* [EXTRACTED MATERIAL]
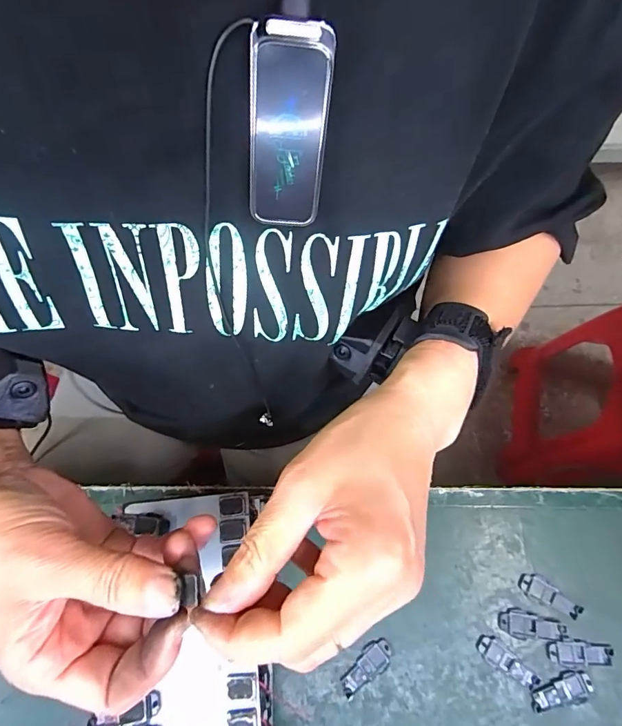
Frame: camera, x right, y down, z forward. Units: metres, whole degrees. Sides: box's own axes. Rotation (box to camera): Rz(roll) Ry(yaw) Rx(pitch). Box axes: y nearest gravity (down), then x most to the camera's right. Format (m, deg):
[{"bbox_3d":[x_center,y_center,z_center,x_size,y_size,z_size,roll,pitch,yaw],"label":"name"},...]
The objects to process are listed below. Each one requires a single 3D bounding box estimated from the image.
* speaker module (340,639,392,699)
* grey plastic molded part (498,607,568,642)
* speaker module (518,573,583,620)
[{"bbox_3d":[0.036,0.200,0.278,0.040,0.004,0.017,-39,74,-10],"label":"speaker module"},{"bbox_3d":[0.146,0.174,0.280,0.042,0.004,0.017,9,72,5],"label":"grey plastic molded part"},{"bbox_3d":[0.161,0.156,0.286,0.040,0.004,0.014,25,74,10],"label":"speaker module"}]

==

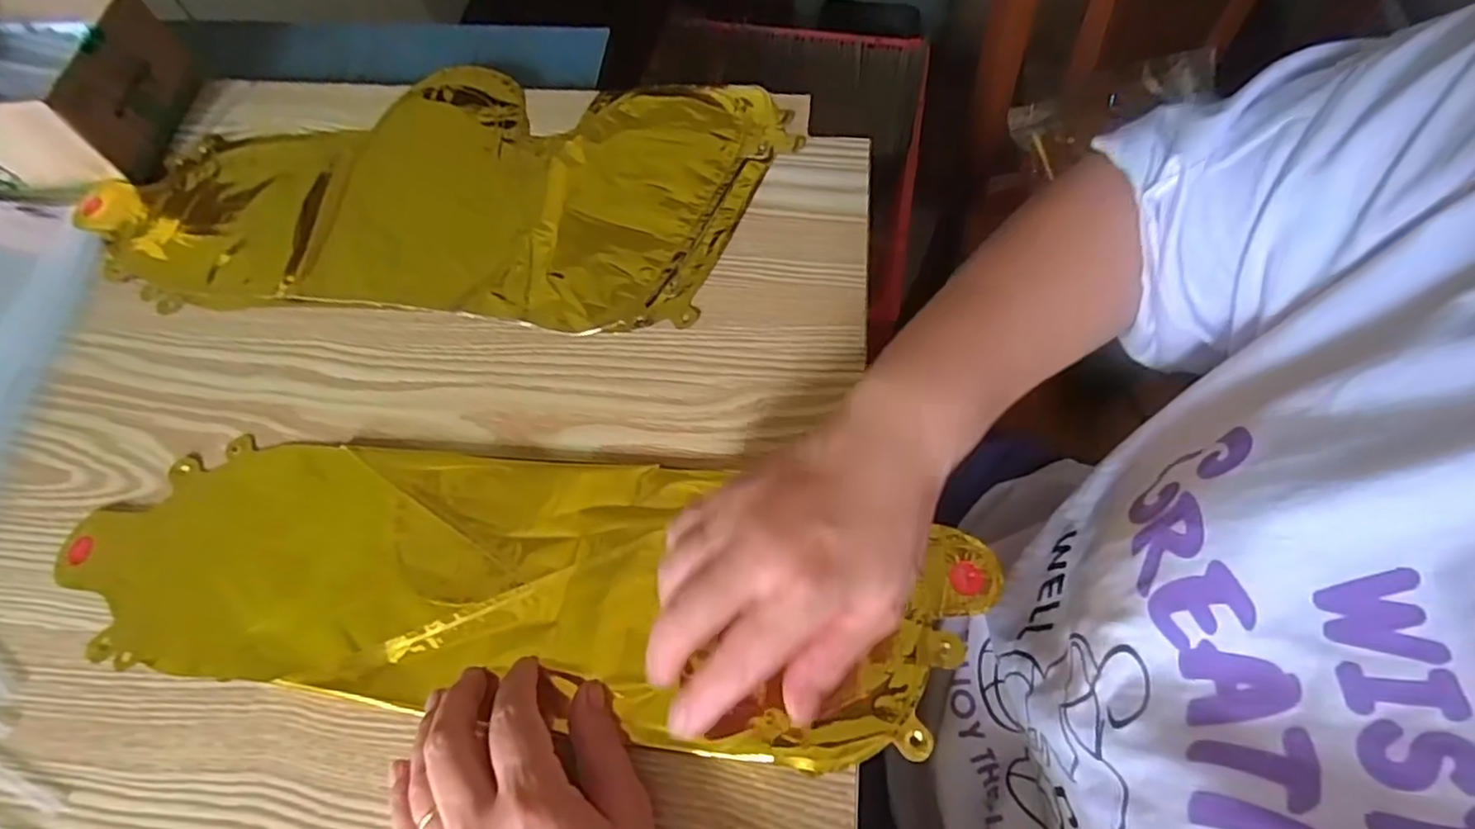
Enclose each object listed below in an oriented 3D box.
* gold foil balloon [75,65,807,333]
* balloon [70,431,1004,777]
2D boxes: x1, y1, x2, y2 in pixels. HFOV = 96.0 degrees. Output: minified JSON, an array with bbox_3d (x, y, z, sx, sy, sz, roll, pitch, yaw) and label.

---

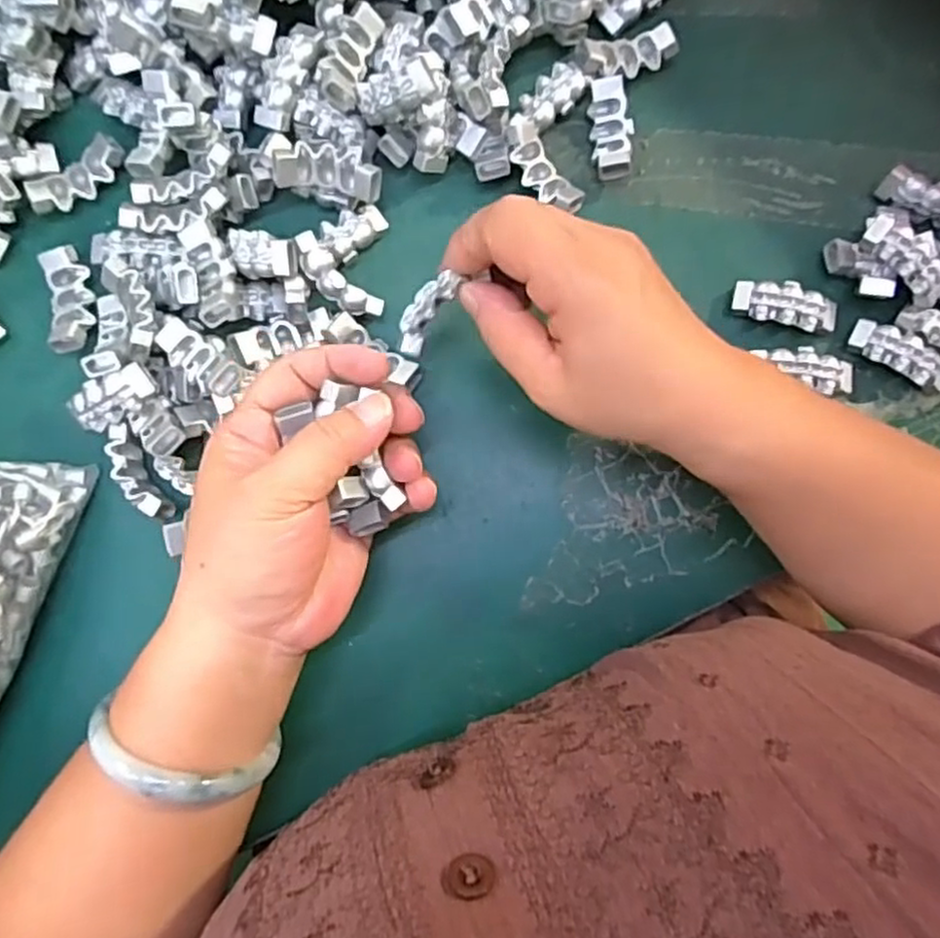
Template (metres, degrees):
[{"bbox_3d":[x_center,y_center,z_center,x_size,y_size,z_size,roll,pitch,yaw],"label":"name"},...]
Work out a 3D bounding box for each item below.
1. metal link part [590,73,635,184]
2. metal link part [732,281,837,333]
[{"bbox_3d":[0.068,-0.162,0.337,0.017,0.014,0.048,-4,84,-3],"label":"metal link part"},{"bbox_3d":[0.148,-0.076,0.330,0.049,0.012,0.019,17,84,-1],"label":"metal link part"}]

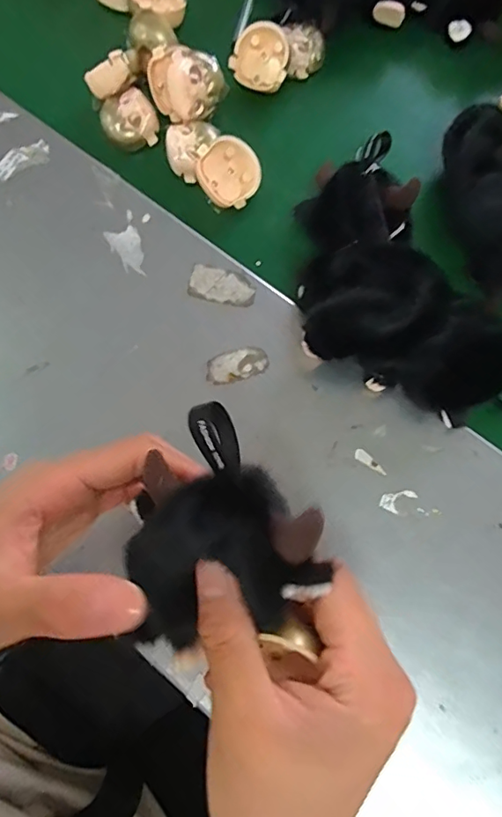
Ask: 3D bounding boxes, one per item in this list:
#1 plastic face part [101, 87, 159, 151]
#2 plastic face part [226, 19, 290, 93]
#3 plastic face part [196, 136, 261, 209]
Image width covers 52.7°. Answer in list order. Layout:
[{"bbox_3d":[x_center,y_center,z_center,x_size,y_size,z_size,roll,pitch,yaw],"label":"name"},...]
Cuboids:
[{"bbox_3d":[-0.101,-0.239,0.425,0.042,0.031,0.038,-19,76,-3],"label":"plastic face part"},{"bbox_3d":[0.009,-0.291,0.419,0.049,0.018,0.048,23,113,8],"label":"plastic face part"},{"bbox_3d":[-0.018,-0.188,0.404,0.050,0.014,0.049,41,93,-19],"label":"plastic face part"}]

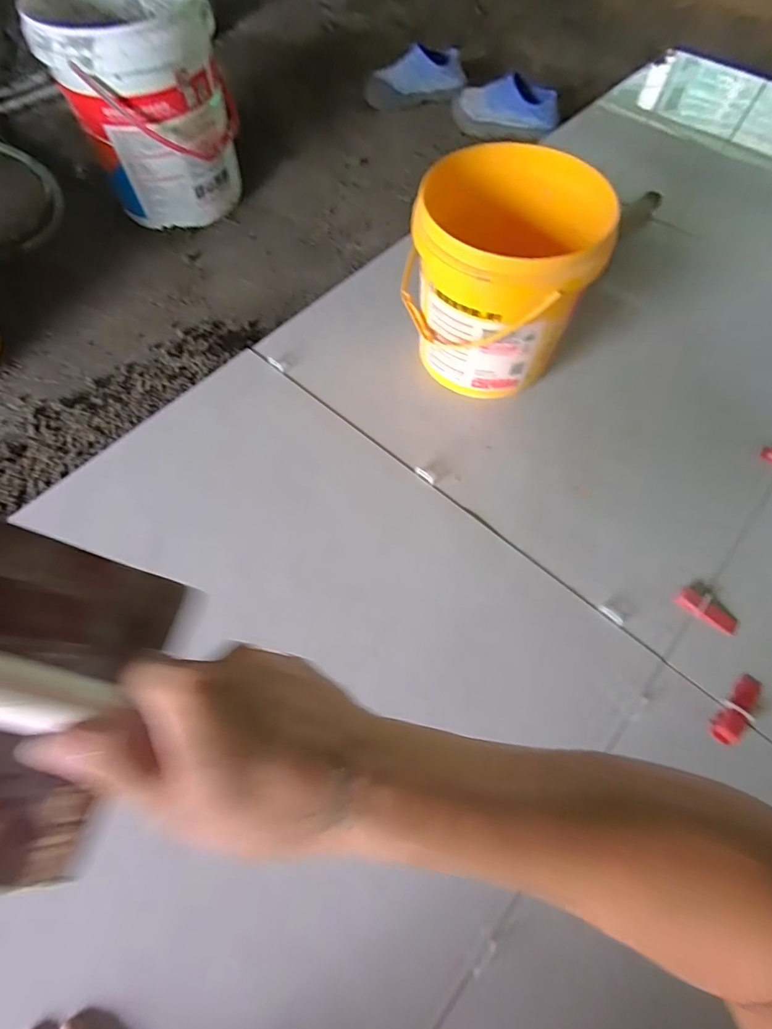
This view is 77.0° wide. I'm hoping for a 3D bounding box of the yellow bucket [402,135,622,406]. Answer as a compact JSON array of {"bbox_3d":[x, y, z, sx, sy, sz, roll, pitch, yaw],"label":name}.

* [TASK TO COMPLETE] Quote the listing above, but only from the line that shows "Frame: camera, x" through the line that shows "speaker module (340,639,392,699)".

* [SOLUTION TO THE PROBLEM]
Frame: camera, x right, y down, z forward. Units: metres, whole degrees. Sides: box's own axes. Rotation (box to camera): Rz(roll) Ry(yaw) Rx(pitch). Box axes: y nearest gravity (down), then x most to the camera's right. Format (m, deg):
[{"bbox_3d":[x_center,y_center,z_center,x_size,y_size,z_size,roll,pitch,yaw],"label":"name"},...]
The objects to process are listed below. Each one requires a single 3D bounding box estimated from the image.
* speaker module (340,639,392,699)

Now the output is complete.